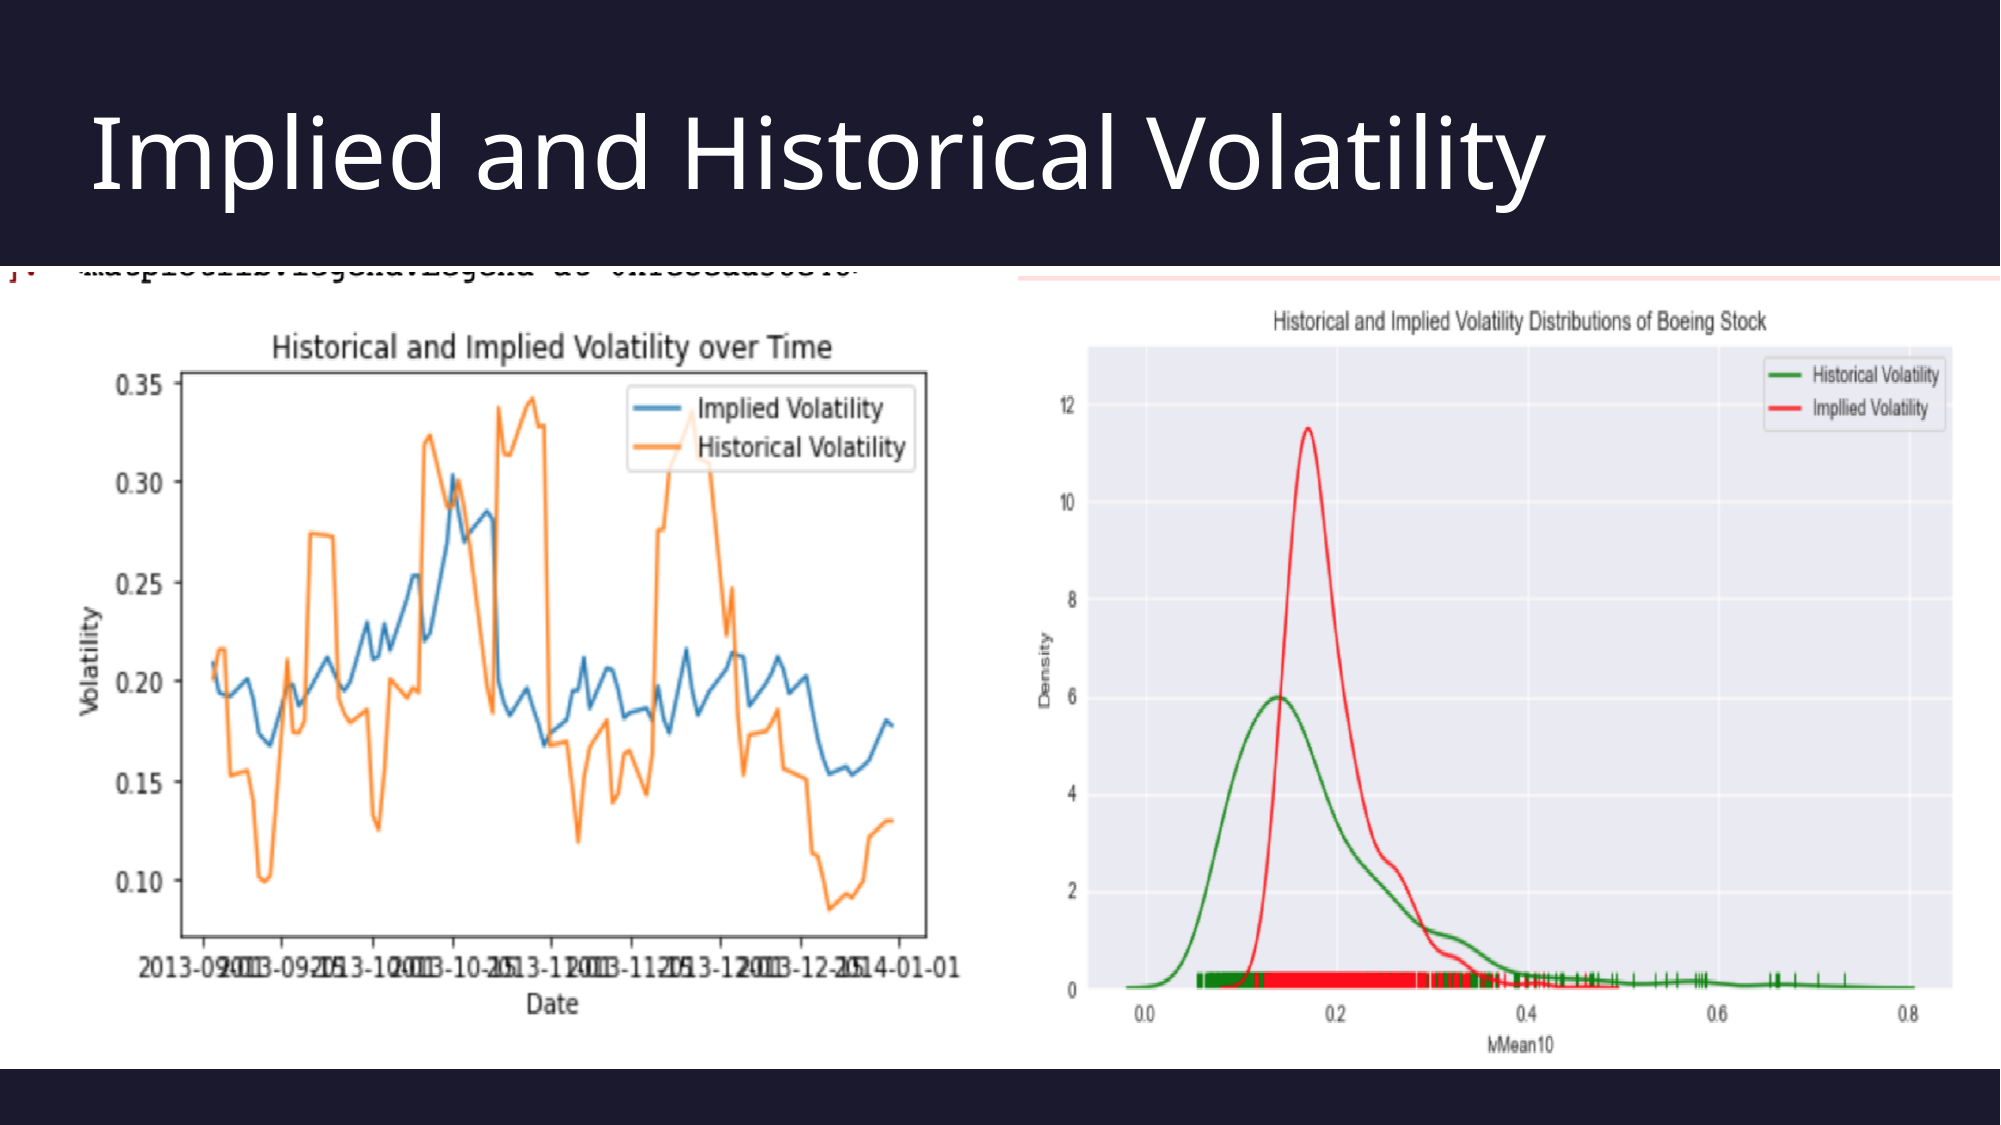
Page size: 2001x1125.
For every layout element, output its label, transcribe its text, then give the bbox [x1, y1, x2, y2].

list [0, 266, 999, 1069]
title Implied and Historical Volatility [90, 90, 1910, 266]
picture [999, 266, 2000, 1069]
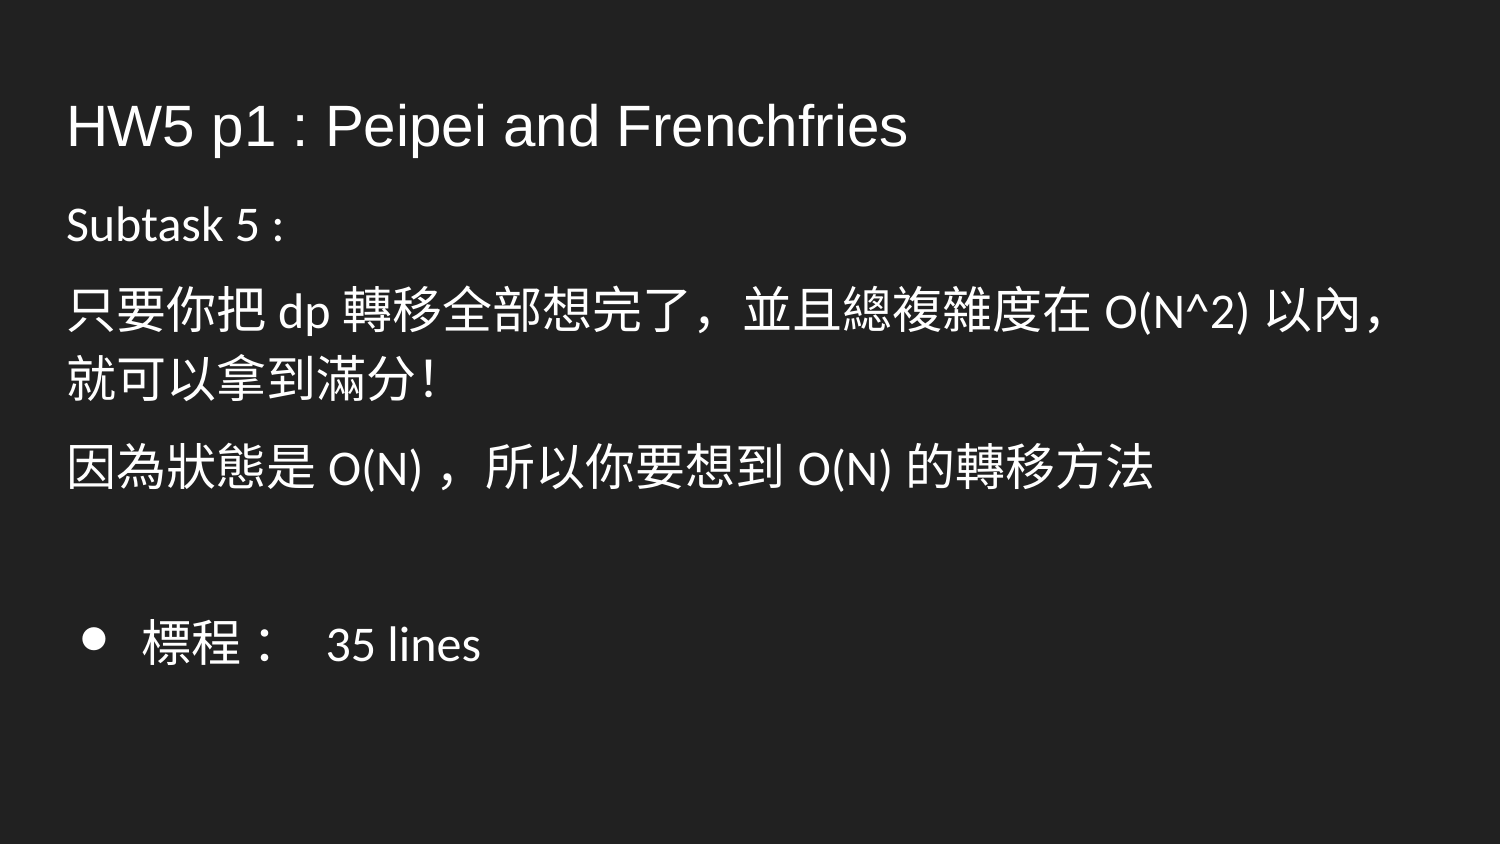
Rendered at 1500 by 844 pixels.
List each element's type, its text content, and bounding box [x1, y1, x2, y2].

title HW5 p1 : Peipei and Frenchfries [51, 72, 1449, 166]
list Subtask 5 : 只要你把dp轉移全部想完了，並且總複雜度在O(N^2)以內，就可以拿到滿分！ 因為狀態是O(N)，所以你要想到O(N)的轉移方法 標程 ： 35 lines [51, 166, 1449, 799]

*-*-*

TASK DIRECTIONS: A word-for-word copy of the data, without its pictures, is what is needed.

TASK SOLUTION:
Page size: 2001x1125.
For every layout element, output its label, transcribe its text, then give the bbox [x1, y1, x2, y2].

list [0, 266, 999, 1069]
title Implied and Historical Volatility [90, 90, 1910, 266]
picture [999, 266, 2000, 1069]
Rendered at 1500 by 844 pixels.
List each element's type, its text content, and bounding box [x1, y1, x2, y2].

title HW5 p1 : Peipei and Frenchfries [51, 72, 1449, 166]
list Subtask 5 : 只要你把dp轉移全部想完了，並且總複雜度在O(N^2)以內，就可以拿到滿分！ 因為狀態是O(N)，所以你要想到O(N)的轉移方法 標程 ： 35 lines [51, 166, 1449, 799]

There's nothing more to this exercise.